All pictures should be dropped, and only the lines from the top of the entries below through the line containing "right shoulder: (219, 103, 2)" repeated exactly, both ends included.

□ □ □ □ □ □ □

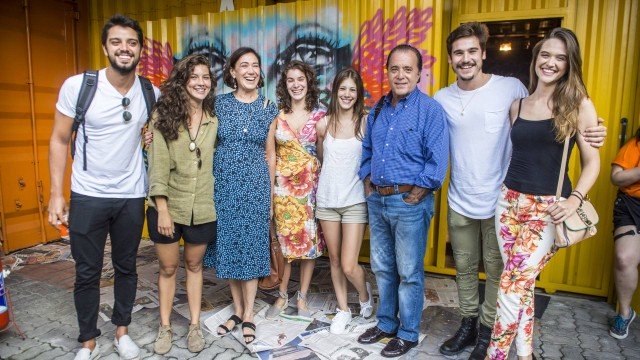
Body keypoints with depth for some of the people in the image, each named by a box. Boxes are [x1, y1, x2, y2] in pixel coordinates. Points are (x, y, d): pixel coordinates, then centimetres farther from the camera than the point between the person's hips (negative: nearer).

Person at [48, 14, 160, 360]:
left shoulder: (151, 94, -3)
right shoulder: (77, 86, -10)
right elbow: (59, 140, -4)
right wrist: (56, 193, -7)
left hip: (131, 197, 2)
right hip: (87, 196, -1)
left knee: (126, 267, 14)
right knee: (87, 273, 9)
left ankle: (122, 331, 34)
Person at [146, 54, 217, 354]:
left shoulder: (214, 121, 2)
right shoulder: (164, 115, -6)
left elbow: (216, 163, 7)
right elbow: (157, 164, -10)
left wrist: (217, 201, -1)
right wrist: (162, 209, -15)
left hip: (202, 208, 2)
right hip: (168, 206, -2)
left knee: (194, 265, 16)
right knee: (168, 268, 11)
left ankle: (194, 325, 29)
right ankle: (165, 327, 29)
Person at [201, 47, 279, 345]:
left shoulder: (268, 108, 3)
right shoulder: (219, 103, 2)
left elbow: (270, 154, 6)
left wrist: (270, 195, 6)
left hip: (255, 186, -1)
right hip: (224, 185, 1)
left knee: (251, 247, 4)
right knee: (228, 246, 9)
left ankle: (248, 315, 19)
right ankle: (237, 310, 26)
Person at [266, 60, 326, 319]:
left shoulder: (320, 115, 1)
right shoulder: (277, 116, 3)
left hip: (311, 184, 0)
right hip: (283, 185, 0)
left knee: (310, 240, 6)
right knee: (284, 240, 6)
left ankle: (302, 298, 21)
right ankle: (282, 296, 24)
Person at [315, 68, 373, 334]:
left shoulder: (366, 122, -5)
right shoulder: (323, 124, 3)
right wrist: (329, 177, 12)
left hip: (355, 200, -3)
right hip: (327, 199, 3)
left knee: (349, 265, -5)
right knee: (334, 259, 13)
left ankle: (364, 294, 29)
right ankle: (343, 309, 32)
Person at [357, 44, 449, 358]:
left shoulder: (430, 109, -9)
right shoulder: (378, 109, 12)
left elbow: (438, 158, -14)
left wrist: (417, 194, -16)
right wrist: (367, 181, 9)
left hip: (410, 203, -6)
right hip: (377, 201, 6)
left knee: (409, 273, 6)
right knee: (382, 268, 17)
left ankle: (408, 334, 24)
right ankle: (386, 323, 35)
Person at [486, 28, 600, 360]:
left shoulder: (579, 105, -2)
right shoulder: (517, 105, 9)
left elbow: (592, 162, -1)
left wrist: (574, 200, -15)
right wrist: (506, 188, 5)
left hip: (548, 208, -4)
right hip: (509, 201, 4)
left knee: (512, 285, -8)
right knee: (522, 284, 10)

□ □ □ □ □ □ □

• **EXERCISE RESPONSE**:
Body keypoints with depth for some of the people in the image, each named by a box. Boxes are [x1, y1, x2, y2] in pixel coordinates. Points are (x, y, d): pixel coordinates, then centimetres farther from the camera than the point between the person's hips (negative: nearer).

Person at [48, 14, 160, 360]:
left shoulder: (151, 94, -3)
right shoulder: (77, 86, -10)
right elbow: (59, 140, -4)
right wrist: (56, 193, -7)
left hip: (131, 197, 2)
right hip: (87, 196, -1)
left knee: (126, 267, 14)
right knee: (87, 273, 9)
left ankle: (122, 331, 34)
Person at [146, 54, 217, 354]:
left shoulder: (214, 121, 2)
right shoulder: (164, 115, -6)
left elbow: (216, 163, 7)
right elbow: (157, 164, -10)
left wrist: (217, 201, -1)
right wrist: (162, 209, -15)
left hip: (202, 208, 2)
right hip: (168, 206, -2)
left knee: (194, 265, 16)
right knee: (168, 268, 11)
left ankle: (194, 325, 29)
right ankle: (165, 327, 29)
Person at [201, 47, 279, 345]:
left shoulder: (268, 108, 3)
right shoulder: (219, 103, 2)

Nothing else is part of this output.